How do you involve students in planning your residentials?

As our residentials form a focal point for the topic units in which they are based, children are fully involved in planning and preparing for their residentials.  A great example of this is our Year 6 children planning their mountain adventure days in advance, using their Ordnance Survey map skills and techniques from mountain leader training, such as considering varying options for different weather conditions, contour interpretations for height-gain and timing and also using geocaching locations to give the mountain days an extra challenge and incentive.

How are your residentials designed to allow students to develop collaborative relationships with peers and staff?

All our residentials involve the development of collaborative relationships.  Rather than relying on tokenistic (and often dreary) team building challenges, the collaboration is included in the activities, for example Year 4s take turns to lead the way through Grizedale Forest to find their accommodation for the night; they work in pairs and not only navigate and lead the way, but check on the welfare and safety of the whole group during their stint as the leaders.  Staff often take a more passive role, allowing children to take the lead and include and consider the adults in their planned activities.  Building these aspects into the activities makes them much more worthwhile and embedded than learning about teamwork separately.
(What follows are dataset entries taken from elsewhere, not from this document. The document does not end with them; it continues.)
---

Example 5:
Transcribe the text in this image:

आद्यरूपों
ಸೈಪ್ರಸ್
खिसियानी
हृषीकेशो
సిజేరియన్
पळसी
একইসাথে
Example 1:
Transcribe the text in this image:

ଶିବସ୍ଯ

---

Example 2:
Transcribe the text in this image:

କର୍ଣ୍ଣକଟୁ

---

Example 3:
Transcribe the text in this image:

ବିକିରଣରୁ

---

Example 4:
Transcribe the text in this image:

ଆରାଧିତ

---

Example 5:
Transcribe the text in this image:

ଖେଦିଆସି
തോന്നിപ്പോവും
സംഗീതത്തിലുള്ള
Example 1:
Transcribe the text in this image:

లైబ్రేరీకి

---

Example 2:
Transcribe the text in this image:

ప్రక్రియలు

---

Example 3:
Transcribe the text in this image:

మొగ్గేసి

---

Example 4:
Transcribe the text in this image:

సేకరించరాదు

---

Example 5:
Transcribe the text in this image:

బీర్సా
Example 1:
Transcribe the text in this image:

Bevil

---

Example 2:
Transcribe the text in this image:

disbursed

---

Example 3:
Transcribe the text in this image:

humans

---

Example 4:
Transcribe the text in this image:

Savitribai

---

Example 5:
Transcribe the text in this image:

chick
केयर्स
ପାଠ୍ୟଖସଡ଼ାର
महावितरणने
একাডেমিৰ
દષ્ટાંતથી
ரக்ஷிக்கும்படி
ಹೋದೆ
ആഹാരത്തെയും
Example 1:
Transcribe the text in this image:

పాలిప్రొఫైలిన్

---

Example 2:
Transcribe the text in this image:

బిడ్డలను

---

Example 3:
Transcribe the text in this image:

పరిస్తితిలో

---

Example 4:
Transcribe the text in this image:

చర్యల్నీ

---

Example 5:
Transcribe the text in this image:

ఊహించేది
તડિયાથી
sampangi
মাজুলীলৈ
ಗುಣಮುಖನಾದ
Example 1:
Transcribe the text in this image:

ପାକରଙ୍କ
How do you evaluate the impact of your residentials to ensure that they do meet those learning objectives?

The impact of the residentials is clear from the enhanced relationships between children, and children and staff, increased engagement and involvement in follow-up work and a clear development of skills that could not be taught in classrooms.  Feedback from all stakeholders – children, staff, parents, governors, siblings, etc. is always really supportive, with many parents commenting that their children are still talking about their residential experiences months and years later

How do you try to embed and reinforce the learning once back in school?

There is certainly no ‘writing about our trip’, which completely kills all the fun and adventure and does absolutely nothing to build on the skills and experiences gained.  We focus on teaching and developing skills, not writing weary recounts.  The skills planned into the residentials fit with their development either side of the time away (this is why some residentials are planned for the beginning of units / some in the middle / others towards the end).  This varies between visits e.g. children need to know how to use a GPS before going geocaching, whereas you can’t identify trees without being in a forest looking at them and you can’t empathise with the hardships of Viking life without first having spent a full day in the life of one working outside in the north of England at the back end of November.

Highlighting one specific residential

This year, for the first time, we are running a pilot residential for children in Year 1 to support their work on Seasons, with a particular focus on Winter – our ‘Winter Wonderers’.  This visit is running in December in the middle of the Yorkshire Dales National Park, so children experience being adventurous and active in the cold and potentially (hopefully!) snow and ice.  Their understanding of what being a geographer and a scientist is will be enhanced beyond anything that could be learnt in a classroom.